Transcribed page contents
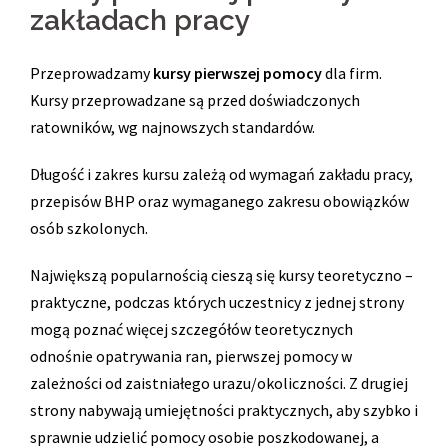
zakładach pracy
Przeprowadzamy
kursy pierwszej pomocy
dla firm.
Kursy przeprowadzane są przed doświadczonych
ratowników, wg najnowszych standardów.
Długość i zakres kursu zależą od wymagań zakładu pracy,
przepisów BHP oraz wymaganego zakresu obowiązków
osób szkolonych.
Największą popularnością cieszą się kursy teoretyczno –
praktyczne, podczas których uczestnicy z jednej strony
mogą poznać więcej szczegółów teoretycznych
odnośnie opatrywania ran, pierwszej pomocy w
zależności od zaistniałego urazu/okoliczności. Z drugiej
strony nabywają umiejętności praktycznych, aby szybko i
sprawnie udzielić pomocy osobie poszkodowanej, a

WHAT YOU SHOULD DO:
Could you copy out the text of all the records above word for word, leaving the pictures out of your answer?

THE COMPLETED TASK:
zakładach pracy
Przeprowadzamy
kursy pierwszej pomocy
dla firm.
Kursy przeprowadzane są przed doświadczonych
ratowników, wg najnowszych standardów.
Długość i zakres kursu zależą od wymagań zakładu pracy,
przepisów BHP oraz wymaganego zakresu obowiązków
osób szkolonych.
Największą popularnością cieszą się kursy teoretyczno –
praktyczne, podczas których uczestnicy z jednej strony
mogą poznać więcej szczegółów teoretycznych
odnośnie opatrywania ran, pierwszej pomocy w
zależności od zaistniałego urazu/okoliczności. Z drugiej
strony nabywają umiejętności praktycznych, aby szybko i
sprawnie udzielić pomocy osobie poszkodowanej, a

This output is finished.